Death’s Sweet Song is written in a plain unadorned style–it’s the sort of book you could read and then imagine is easy to write, but there’s real skill in the way Clifton Adams develops his character of Joe Hooper. At first we make the mistake, as we’re meant to, of measuring Hooper’s character by his circumstances, but as events unfold, and the layers of well-known local small businessman fall away from Hooper, we see the simmering, bitter resentment seething underneath the surface. Oklahoma native Adams also reproduces the monotony of small town life in convincing ways while reinforcing Hooper’s boredom and festering desperation. Every time Hooper meets someone or talks to someone on the phone, they ask him ‘how’s the tourist business?‘ For Hooper, this is a particularly painful and ludicrous question which he avoids with trite answers, and yet the sense is conveyed that every encounter Hooper has with other locals just digs deeper into that festering sore of resentment that exists in his brain. Another recurring question–an unspoken one this time–is when is Hooper going to marry the very decent, sweet and understanding, Beth. Hooper’s relationship with Beth is another sore spot as far as he is concerned as everyone in town knows his business–how long he’s been dating Beth (too long), where their dates are (at the movies), and that Hooper isn’t playing fair by not popping the question (too bad). Another interesting small-town tidbit included here is that Hooper knows that outsiders underestimate the locals, and yet he does the same thing himself.
Hooper is a perfect noir character–bitter, bored and trapped in a mundane life, he’s propelled into the undertow by the resentment of the respectable working life which has brought him nothing, and he’s fueled by his desire for an evil woman, and plenty of money to fund a new start. While the recently read German crime novel Silence is an exploration of guilt, Death’s Sweet Song is an exploration of the justification of crime & murder, and Hooper’s 1st person narrative gives us a ringside seat into one man’s dead-end life in which an opportunity to escape, a sex-lined exit appears–except that exit takes him straight to hell.

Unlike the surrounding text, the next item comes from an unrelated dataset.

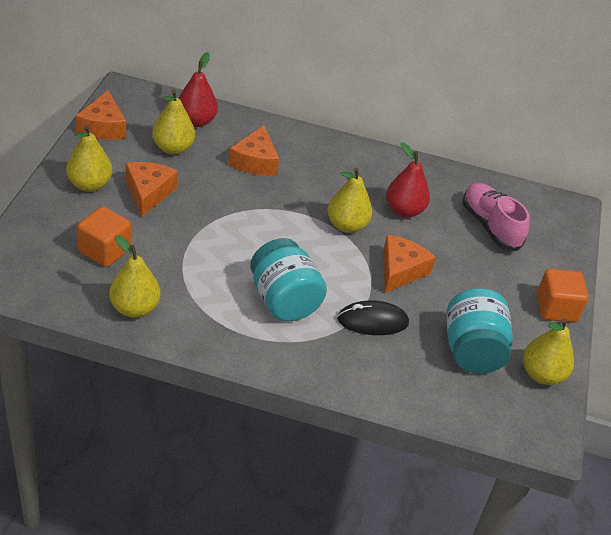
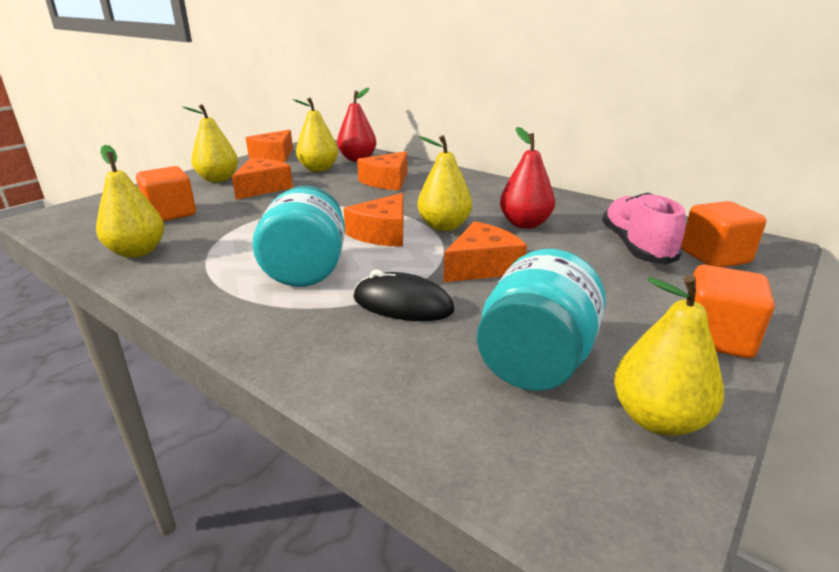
camera: 30 degrees right, 15 degrees down
none -> orange cheese [344,193,404,247]
none -> orange cube [681,201,766,267]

The out-of-the-way roadhouse is an iconic noir staple, and there’s just a slight variation here which reminds me of the setting of They Don’t Dance Much from James Ross. In The Postman Always Rings Twice, Frank was the man who walked into Cora’s life and set the chain of tragic events into motion, but it was a chain of events that were waiting to happen. The day Paula Sheldon showed up changed Hooper’s life, but similarly it was a fate that was waiting for Hooper. He just didn’t know it.
The one word that kept hitting me was “murder.” To me it didn’t have the usual meaning. It was like thinking of cancer or TB. You get yourself branded with it and it kills you, only with murder you die in the electric chair instead of in a bed.